The truth is, I wasn’t very close to him growing up. We were only a year apart, but I always felt like I annoyed him. He was close to my older sister, and I often felt like a third wheel. He left our home when I was 14, and he was 15. He went away to live by our biological father and his side of the family. I never understood the dynamics of him leaving. I grew up in a household where you just didn’t talk about “those things.”
One of my favorite memories of my brother is when he was a freshman. He was a late bloomer, so he was bigger around than he was tall. He was being bullied, and I stood up for him. I am not sure if he was mortified by the bullying or his younger sister protecting him. I can still see his sweet face. He was standing in the stairwell at the high school. I do not remember what he said or what he did. I just remember his sweet face. My brother had such a soft heart. And like me, I am guessing he paid for it immensely.
After he left our home, we didn’t speak for a long time. My sister went to see him in Ohio and spent a lot of time with him. I had a baby when I was 16, another when I was 19. I was busy raising my kids and trying to survive. I had pain of my own. Not knowing he would no longer be with us, I disconnected and continued survival mode.
When I was 28, my husband at the time attempted suicide. I had already suffered significant abuse, and I was terrified for my life because of his family. I sat in the hospital trying to make sense of it all. Trying to save my husband’s life while protecting my own. In a moment of desperation, I reached out to my brother to come to visit and protect me. He was in the process of opening a new shop and couldn’t come. I felt abandoned. I felt unsafe. And, back then I was a hothead anyway. I told him “fuck you,” and I hung up on him. A year later, he was dead.

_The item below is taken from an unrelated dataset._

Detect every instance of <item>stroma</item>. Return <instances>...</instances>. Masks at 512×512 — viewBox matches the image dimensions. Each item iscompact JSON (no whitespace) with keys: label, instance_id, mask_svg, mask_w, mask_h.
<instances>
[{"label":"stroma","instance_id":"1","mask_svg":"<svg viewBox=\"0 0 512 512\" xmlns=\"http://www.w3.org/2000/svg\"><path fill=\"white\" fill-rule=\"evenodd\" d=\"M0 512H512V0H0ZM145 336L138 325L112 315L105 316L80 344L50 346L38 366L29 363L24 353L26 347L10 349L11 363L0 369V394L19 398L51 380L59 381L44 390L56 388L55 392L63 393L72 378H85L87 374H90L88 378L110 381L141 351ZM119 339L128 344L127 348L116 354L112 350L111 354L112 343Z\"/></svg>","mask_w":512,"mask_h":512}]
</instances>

As an adult, I can look back and realize that he was expressing appropriate boundaries. He was putting his needs first and his family’s needs first. At the time, I did not understand that. Today, I respect that.
For a long time, I used his death for an excuse. An excuse for addiction. An excuse for all my messed-up behaviors. An excuse for my pain. The reality is, my pain started long before he died. And my need for protection did too. Every time I told my story, I focused on his death as a turning point in my life. The reality is, it was the only piece of my story I could own.
Each year, I make social media posts about making sure the last words you say to a person are meaningful and honest. This year, I will honor my brother in a more authentic way. This year, I open my heart to you in the hopes that you will honor your pain. Slow down, take the time to heal. Do not be afraid of judgement of the severity of your pain. You do not have to be your story. You can stop, heal, and rewrite your story any time you are ready. I did. And I was a seriously wounded human. I had nobody but myself and the willpower to change my life for my kids. I didn’t love myself enough at the time, but I sure loved them enough.
Joseph Litteral, You didn’t deserve for your life to become my tragedy. You deserved to be honored, respected, and celebrated. You deserved to be a dad, a grandpa, a brother, and a son. You deserved to shine your bright light wherever you went. You didn’t deserve to be judged for what was on you – you were worth a pot of gold for what was inside you.